* _Excerpt_:
- - - -
The study showed a statistically significant increase in the power of slow activities of midline and parasagittal regions in the non-medicated compared to the medicated epileptic patients. This was more also noted between the medicated and non-medicated patients with generalized seizures. These findings are similar to previous works of Clemens and coworkers^14,15 who found a reduced absolute power in low-frequency bands (1.5–12.5 Hz) in epileptic patients after treatment with valproate and lamotrigine. As regards our patients, 48% of the medicated group were on valproate, and in patients with generalized seizures, they were 50%.

The absolute power reflects the degree of synchronization of the cortical EEG sources at a given frequency (or in a frequency band), and is proportional to the number of the synchronously activated generators that contribute to the signal¹⁶.
- - - -
* _Data_:

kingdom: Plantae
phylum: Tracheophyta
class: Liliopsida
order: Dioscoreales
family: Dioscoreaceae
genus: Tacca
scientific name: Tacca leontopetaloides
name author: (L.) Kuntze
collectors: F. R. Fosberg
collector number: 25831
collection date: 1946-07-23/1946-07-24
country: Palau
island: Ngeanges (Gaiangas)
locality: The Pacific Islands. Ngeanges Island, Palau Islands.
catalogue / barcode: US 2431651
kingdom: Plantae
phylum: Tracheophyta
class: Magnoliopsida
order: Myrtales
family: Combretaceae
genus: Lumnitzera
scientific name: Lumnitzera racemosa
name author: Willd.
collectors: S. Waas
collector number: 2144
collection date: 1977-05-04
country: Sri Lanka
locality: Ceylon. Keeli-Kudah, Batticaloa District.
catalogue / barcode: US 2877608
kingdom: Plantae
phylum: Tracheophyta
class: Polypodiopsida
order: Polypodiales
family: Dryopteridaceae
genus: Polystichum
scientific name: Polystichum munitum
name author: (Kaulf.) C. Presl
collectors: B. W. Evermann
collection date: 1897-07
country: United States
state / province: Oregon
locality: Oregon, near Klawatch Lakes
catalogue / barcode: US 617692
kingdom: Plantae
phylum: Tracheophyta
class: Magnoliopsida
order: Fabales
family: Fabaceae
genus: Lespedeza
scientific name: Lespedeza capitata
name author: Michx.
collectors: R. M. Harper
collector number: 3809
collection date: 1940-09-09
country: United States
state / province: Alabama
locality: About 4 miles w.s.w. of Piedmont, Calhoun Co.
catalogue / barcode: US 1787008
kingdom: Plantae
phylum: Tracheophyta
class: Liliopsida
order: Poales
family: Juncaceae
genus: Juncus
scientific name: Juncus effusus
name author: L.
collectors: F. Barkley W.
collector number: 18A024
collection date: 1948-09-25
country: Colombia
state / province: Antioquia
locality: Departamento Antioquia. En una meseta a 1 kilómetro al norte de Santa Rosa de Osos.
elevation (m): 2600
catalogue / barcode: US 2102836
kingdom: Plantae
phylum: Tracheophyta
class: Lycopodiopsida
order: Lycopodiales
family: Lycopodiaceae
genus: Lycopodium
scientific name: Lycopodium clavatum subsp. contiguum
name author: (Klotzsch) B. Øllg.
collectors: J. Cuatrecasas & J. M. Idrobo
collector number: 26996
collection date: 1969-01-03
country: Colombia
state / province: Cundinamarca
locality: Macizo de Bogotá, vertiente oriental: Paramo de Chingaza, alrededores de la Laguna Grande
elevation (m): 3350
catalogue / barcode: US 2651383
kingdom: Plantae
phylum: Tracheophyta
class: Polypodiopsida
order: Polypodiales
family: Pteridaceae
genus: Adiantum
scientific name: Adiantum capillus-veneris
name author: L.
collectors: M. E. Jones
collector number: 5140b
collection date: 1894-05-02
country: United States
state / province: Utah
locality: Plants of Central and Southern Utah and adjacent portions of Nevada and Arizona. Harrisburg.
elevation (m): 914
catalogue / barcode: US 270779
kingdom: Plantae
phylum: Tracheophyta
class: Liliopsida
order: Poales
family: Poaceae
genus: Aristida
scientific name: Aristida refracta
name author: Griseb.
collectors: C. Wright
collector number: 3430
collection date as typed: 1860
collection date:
- - - -
* _Work order 1_:
Reproduce the stretch of the epilepsy EEG excerpt from "The absolute power" through "to the signal¹⁶.".
* _Work order 2_:
According to the epilepsy EEG excerpt, what percentage of the medicated group was on valproate?
* _Work order 3_:
Summarize the epilepsy EEG excerpt in two sentences.
The listing comes from a source separate from the epilepsy EEG excerpt.

* _Task result 1_:
The absolute power reflects the degree of synchronization of the cortical EEG sources at a given frequency (or in a frequency band), and is proportional to the number of the synchronously activated generators that contribute to the signal¹⁶.

* _Task result 2_:
48% of the medicated group was on valproate.

* _Task result 3_:
Non-medicated epileptic patients showed a statistically significant increase in the power of slow activities in midline and parasagittal regions compared with medicated patients, which matches earlier work by Clemens and coworkers finding reduced low-frequency absolute power after treatment with valproate and lamotrigine. Absolute power reflects the degree of synchronization of cortical EEG sources at a given frequency and is proportional to the number of synchronously activated generators contributing to the signal.